To overcome this challenge, the development of predictive models relating the composition of glasses to their engineering properties is required9. Ideally, physics-based models should offer the most robust predictions. In the case of glass stiffness, the Makishima–Mackenzie (MM) model may be the most popular predictive model11,12. This approach is essentially an additive model, wherein stiffness is expressed as a linear function of the oxide concentrations. However, such additive models are intrinsically unable to capture any non-linear compositional dependence, as commonly observed for stiffness1,5,13. On the other hand, molecular dynamics (MD) simulations offer a powerful method to compute the stiffness of a given glass14,15. However, MD is a brute-force method, that is, it requires (at least) one simulation per glass composition—so that the systematic use of MD to explore the large compositional envelop accessible to glass is not a realistic option.

In turn, machine learning (ML) offers an attractive and pragmatic approach to predict glasses’ properties16. In contrast with physics-based models, ML-based models are developed by “learning” from existing databases. Although the fact that glass composition can be tuned in a continuous fashion renders glass an ideal material for ML methods, the application of ML to this material has been rather limited thus far16,17,18,19,20. This partially comes from the fact that ML methods critically relies on the existence of “useful” data. To be useful, data must be (i) available (i.e., easily accessible), (ii) complete (i.e., with a large range of parameters), (iii) consistent (i.e., obtained with the same testing protocol), (iv) accurate (i.e., to avoid “garbage in, garbage out” models), and (v) representative (i.e., the dataset needs to provide enough information to train the models). Although some glass property databases do exist21, some inconsistencies in the ways glasses are produced or tested among various groups may render challenging their direct use as training sets for ML methods—or would require some significant efforts in data cleaning and non-biased outlier detection.
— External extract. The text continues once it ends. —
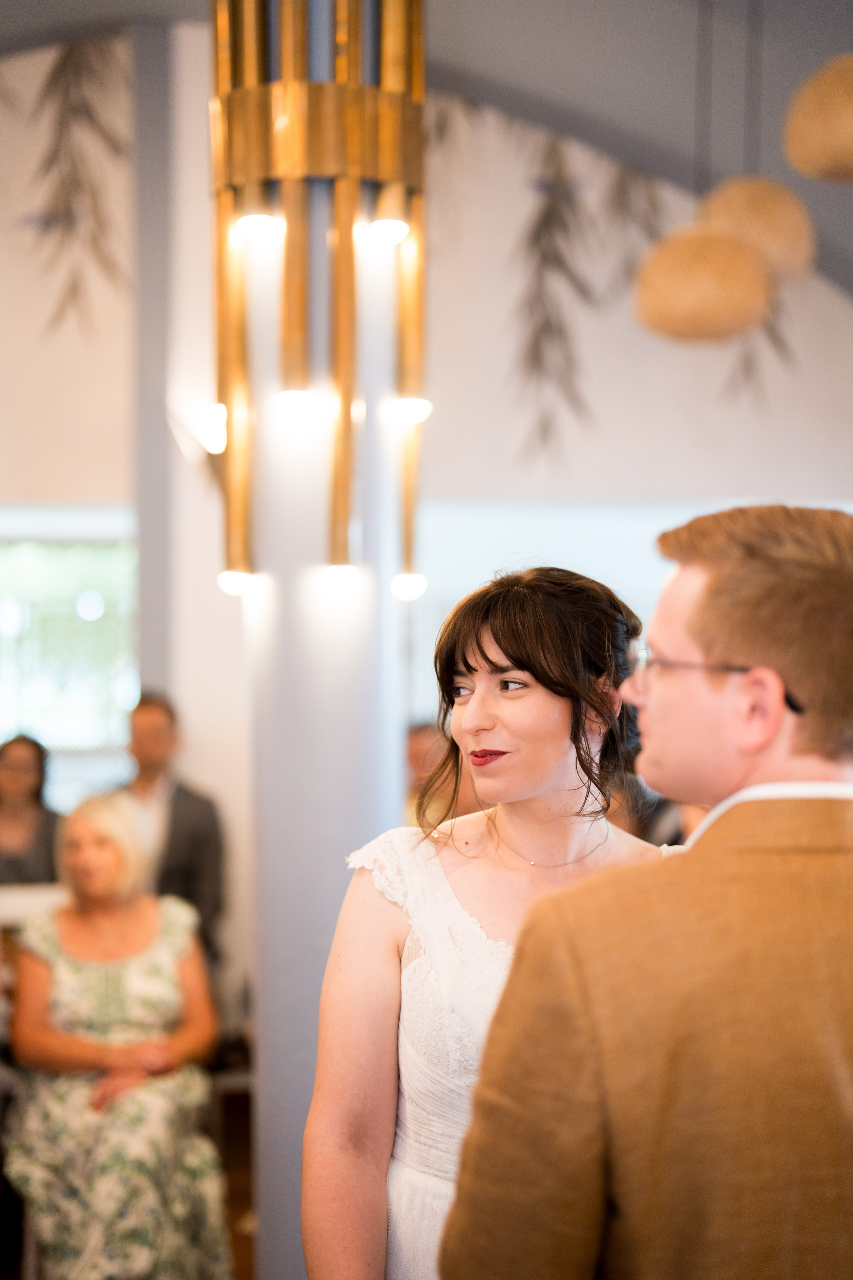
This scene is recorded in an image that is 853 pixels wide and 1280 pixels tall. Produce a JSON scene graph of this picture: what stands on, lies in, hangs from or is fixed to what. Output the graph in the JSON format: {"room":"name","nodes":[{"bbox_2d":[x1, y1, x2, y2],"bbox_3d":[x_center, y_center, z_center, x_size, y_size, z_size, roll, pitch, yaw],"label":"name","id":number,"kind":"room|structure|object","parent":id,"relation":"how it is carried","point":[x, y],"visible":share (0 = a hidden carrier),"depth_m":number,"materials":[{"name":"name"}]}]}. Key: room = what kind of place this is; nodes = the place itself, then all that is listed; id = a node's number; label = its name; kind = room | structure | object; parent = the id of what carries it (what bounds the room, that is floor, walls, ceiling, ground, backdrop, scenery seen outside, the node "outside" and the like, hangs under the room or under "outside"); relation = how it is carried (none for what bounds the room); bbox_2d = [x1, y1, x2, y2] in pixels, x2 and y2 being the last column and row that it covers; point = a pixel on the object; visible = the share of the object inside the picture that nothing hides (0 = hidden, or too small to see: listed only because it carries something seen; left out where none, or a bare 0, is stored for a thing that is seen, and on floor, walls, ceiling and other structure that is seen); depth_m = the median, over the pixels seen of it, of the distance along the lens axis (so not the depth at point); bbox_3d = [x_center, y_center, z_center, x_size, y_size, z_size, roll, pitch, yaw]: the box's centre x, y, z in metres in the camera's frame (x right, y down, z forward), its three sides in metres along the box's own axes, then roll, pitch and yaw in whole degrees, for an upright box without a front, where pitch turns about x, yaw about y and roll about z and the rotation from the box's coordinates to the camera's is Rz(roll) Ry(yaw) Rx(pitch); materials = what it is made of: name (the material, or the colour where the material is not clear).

To overcome these challenges, we present here a general method wherein high-throughput molecular dynamics simulations are coupled with machine learning methods to predict the relationship between glass composition and stiffness. Specifically, we take the example of the ternary calcium aluminosilicate (CAS) glass system—which is an archetypical model for alkali-free display glasses22—and focus on the prediction of their Young’s modulus. We show that our method offers good and reliable predictions of the Young’s modulus of CAS glasses over the entire compositional domain. By comparing the performance of select ML algorithms—polynomial regression (PR), LASSO, random forest (RF), and artificial neural network (ANN)—we show that the artificial neural network algorithm offers the highest level of accuracy. Based on these results, we discuss the balance between accuracy, complexity, and interpretability offered by each ML method.